MATERIAL FOR THIS TASK below:

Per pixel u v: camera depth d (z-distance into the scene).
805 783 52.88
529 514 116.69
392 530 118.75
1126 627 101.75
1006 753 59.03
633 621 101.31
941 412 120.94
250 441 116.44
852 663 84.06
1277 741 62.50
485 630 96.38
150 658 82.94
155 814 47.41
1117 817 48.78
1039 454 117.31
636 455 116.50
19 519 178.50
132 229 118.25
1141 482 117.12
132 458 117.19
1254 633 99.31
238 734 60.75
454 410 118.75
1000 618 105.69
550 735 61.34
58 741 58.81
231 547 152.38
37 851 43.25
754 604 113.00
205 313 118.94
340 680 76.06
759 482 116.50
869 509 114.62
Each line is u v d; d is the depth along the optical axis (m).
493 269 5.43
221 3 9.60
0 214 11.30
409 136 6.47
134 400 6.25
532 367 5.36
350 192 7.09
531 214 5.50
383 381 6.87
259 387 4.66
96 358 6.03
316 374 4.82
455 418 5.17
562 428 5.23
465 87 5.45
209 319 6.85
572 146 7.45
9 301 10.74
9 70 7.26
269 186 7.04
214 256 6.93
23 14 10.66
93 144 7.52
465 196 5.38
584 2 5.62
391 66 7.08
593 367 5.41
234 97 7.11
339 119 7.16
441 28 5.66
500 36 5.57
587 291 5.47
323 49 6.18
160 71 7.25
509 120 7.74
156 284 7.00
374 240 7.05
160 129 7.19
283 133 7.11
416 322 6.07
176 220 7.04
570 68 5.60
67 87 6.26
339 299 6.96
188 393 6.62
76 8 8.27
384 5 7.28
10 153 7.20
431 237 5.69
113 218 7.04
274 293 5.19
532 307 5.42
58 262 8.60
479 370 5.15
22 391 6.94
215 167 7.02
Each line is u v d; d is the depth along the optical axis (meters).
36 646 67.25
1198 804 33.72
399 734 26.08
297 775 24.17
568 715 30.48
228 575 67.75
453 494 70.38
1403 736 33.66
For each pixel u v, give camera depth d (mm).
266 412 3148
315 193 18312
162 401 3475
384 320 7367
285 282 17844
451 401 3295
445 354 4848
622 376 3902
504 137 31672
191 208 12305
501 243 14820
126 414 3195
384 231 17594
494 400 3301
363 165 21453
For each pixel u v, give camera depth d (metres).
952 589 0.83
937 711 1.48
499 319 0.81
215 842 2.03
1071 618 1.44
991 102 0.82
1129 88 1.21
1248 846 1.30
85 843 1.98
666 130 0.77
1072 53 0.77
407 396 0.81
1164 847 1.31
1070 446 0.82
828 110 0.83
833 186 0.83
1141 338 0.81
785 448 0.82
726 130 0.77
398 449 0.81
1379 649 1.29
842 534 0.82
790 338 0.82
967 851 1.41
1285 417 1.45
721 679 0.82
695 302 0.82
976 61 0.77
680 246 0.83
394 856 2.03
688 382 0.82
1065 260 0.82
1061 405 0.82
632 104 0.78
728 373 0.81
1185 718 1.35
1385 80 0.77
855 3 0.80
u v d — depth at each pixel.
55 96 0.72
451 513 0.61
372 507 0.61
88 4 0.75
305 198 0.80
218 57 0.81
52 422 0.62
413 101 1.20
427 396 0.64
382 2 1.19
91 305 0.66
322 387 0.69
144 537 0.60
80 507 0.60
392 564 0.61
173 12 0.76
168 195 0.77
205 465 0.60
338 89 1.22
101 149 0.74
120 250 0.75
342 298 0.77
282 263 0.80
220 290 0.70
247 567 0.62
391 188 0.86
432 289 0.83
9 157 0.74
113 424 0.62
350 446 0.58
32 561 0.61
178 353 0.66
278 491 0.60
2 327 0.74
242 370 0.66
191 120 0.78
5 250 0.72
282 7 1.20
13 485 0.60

End of MATERIAL FOR THIS TASK.

- _PROBLEM_
At the line containing "205 465 0.60", start copying. Continue exactly through the final line of the entries above and stop there.

- _TASK OUTPUT_
205 465 0.60
338 89 1.22
101 149 0.74
120 250 0.75
342 298 0.77
282 263 0.80
220 290 0.70
247 567 0.62
391 188 0.86
432 289 0.83
9 157 0.74
113 424 0.62
350 446 0.58
32 561 0.61
178 353 0.66
278 491 0.60
2 327 0.74
242 370 0.66
191 120 0.78
5 250 0.72
282 7 1.20
13 485 0.60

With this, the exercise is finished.